Sementara itu potensi wayang tersebut kemudian diberdayakan untuk menumbuhkan minta dan bakat dengan berbagai cara.
1.      Mendekatkan wayang sebagai lingkungan belajarnya. Lingkungan belajar yang dimaksud adalah adalah lingkungan keluarga, sekolah maupun masyarakat. Upaya pendekatan pada lingkungan belajar anak berarti upaya mendekatkan pada budayanya, artinya anak dikembalikan pengolahannya atau pendidikannya pada konteks budayanya. Pada pendidikan keluarga, orang tua memegang peranan yang besar. Oleh karena itu biasanya orang tua yang senang kepada wayang, dengan menyediakan dan sering mendengarkan siaran radio atau kaset wayang, melihat pertunjukan wayang baik pertunjukan langsung maupun pertunjukan melalui audio visual. Orang tua memajang aneka media bisa berupa gambar tokoh-tokoh wayang, pethilan suatu peristiwa dalam pertunjukan wayang, serta menyediakan aneka buku bacaan cerita wayang.
2.       Melalui pembiasaan budaya juga bisa dilakukan dengan melalui pembiasaan yang diungkapkan melalui ungkapan-ungkapan bahasa, dan sitiran dari ajaran cerita pewayangan yang terungkapkan melalui ungkapan-ungkapan bahasa, dan sitiran dari ajaran cerita pewayangan yang terungkapkan melalui dialog-dialog pembicaraan sehari-hari. Pembiasaan budaya akan lebih baik bila disertai dengan pembiasaan berbahasa Jawa dalam keluarga, terutama pada keluarga yang berbahasa ibu bahasa Jawa.
3.      Dapat dilakukan dengan cara memprioritaskan wayang sebagai hiburan dalam keluarga.

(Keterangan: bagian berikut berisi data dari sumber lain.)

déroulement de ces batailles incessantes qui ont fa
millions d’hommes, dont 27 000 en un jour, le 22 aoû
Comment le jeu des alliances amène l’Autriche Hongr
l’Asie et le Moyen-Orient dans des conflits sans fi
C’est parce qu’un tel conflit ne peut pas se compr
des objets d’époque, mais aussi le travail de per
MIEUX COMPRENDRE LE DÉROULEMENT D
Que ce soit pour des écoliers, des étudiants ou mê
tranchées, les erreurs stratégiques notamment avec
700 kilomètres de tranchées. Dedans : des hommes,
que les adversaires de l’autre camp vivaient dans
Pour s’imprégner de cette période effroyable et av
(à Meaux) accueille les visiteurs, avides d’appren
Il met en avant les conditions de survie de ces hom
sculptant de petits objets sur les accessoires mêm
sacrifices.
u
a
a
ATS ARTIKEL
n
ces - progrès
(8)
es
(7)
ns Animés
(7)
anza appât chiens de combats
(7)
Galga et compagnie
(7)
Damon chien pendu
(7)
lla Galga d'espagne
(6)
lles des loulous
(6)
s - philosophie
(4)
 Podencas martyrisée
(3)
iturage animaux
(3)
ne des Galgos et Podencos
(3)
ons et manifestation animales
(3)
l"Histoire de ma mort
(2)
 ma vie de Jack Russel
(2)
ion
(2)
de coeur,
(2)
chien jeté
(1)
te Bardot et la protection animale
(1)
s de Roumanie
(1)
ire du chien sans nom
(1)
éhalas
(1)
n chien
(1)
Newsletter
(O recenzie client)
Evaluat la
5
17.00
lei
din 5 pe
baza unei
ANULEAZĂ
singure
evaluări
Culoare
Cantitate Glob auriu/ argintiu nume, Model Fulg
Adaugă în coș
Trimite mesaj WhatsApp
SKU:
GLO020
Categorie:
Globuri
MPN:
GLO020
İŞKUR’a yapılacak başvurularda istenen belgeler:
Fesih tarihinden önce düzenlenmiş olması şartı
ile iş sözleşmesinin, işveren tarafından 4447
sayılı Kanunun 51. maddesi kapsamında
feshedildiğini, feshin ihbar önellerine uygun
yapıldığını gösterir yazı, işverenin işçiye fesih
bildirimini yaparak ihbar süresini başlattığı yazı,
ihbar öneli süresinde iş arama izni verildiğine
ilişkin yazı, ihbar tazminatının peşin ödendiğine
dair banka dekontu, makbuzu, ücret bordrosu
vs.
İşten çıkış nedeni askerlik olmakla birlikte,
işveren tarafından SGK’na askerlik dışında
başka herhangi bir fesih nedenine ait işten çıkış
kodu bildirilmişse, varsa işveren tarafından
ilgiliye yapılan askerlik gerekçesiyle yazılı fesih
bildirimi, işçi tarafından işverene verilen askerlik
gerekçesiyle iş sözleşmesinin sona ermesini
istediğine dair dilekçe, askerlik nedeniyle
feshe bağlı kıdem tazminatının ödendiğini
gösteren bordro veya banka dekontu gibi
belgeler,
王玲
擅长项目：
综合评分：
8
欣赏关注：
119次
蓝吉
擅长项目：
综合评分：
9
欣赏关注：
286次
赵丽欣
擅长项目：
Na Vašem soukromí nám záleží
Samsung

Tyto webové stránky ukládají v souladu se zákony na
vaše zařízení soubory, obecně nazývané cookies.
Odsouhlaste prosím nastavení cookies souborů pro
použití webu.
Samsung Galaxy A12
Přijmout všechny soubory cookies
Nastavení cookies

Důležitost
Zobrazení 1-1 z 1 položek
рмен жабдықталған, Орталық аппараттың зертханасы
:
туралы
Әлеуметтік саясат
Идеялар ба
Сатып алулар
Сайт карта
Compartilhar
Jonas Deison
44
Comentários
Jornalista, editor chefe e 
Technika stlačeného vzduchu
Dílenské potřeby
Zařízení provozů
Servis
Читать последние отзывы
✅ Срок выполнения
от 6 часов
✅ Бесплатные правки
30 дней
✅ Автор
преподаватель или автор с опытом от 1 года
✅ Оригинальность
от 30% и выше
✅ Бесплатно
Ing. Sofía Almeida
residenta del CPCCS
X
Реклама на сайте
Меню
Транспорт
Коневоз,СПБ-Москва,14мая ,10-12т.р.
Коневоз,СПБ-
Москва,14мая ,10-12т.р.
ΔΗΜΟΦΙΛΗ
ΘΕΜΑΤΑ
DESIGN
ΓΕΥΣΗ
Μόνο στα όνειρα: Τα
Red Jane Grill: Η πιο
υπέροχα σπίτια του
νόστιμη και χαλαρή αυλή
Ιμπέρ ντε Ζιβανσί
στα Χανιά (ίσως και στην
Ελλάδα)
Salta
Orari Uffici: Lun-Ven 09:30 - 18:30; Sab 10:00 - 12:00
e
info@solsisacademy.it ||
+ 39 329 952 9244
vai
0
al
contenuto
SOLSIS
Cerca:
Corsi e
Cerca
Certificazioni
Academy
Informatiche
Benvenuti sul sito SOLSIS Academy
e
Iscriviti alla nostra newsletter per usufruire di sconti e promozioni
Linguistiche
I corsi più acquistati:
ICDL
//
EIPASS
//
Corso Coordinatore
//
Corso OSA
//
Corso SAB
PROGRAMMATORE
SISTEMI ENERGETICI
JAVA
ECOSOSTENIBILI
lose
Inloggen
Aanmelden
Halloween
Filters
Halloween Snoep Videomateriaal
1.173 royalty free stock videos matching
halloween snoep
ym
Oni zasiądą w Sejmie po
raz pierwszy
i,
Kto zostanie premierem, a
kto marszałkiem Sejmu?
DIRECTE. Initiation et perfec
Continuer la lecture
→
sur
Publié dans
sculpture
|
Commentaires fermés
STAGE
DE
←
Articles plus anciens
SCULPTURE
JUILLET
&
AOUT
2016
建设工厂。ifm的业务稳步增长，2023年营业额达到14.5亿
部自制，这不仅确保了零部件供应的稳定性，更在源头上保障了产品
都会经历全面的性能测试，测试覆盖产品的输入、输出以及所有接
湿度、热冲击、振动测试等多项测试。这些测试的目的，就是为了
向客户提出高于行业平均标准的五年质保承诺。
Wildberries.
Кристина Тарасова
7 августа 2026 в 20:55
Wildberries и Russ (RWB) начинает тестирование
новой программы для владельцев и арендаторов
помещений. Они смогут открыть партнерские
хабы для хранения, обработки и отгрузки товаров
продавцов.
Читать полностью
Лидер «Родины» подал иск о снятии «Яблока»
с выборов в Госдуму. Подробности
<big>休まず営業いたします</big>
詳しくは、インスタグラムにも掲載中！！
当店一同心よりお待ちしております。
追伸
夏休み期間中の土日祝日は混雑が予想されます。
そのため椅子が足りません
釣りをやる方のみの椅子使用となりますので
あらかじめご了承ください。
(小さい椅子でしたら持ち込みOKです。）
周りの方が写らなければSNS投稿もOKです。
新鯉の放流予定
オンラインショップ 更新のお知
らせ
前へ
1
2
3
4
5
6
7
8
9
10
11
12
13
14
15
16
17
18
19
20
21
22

4.      Dapat dilakukan dengan cara mengajarkan secara khusus baik melalui pendidikan formal yang tertuang dalam kurikulum pendidikan formal tingkat dasar maupun menegah, atau pada pendidikan non formal seperti kursus dan sanggar. Pada pendidikan formal mengacu makalah dari Suminto A Sayuti (2005), menggali dan menanamkan kembali wayang sebagai budaya lokal lewat pendidikan dapat dikatakan sebagai gerakan kembali pada basis nilai budaya daerahnya sendiri sebagai bagian upaya membangun identitas bangsa, dan semacam filter dalam menyeleksi pengaruh budaya luar. Pendidikan non formal yang dimaksud seperti misalnya mengikutkan anak kursus nembang, karawitan, pedalangan, dst.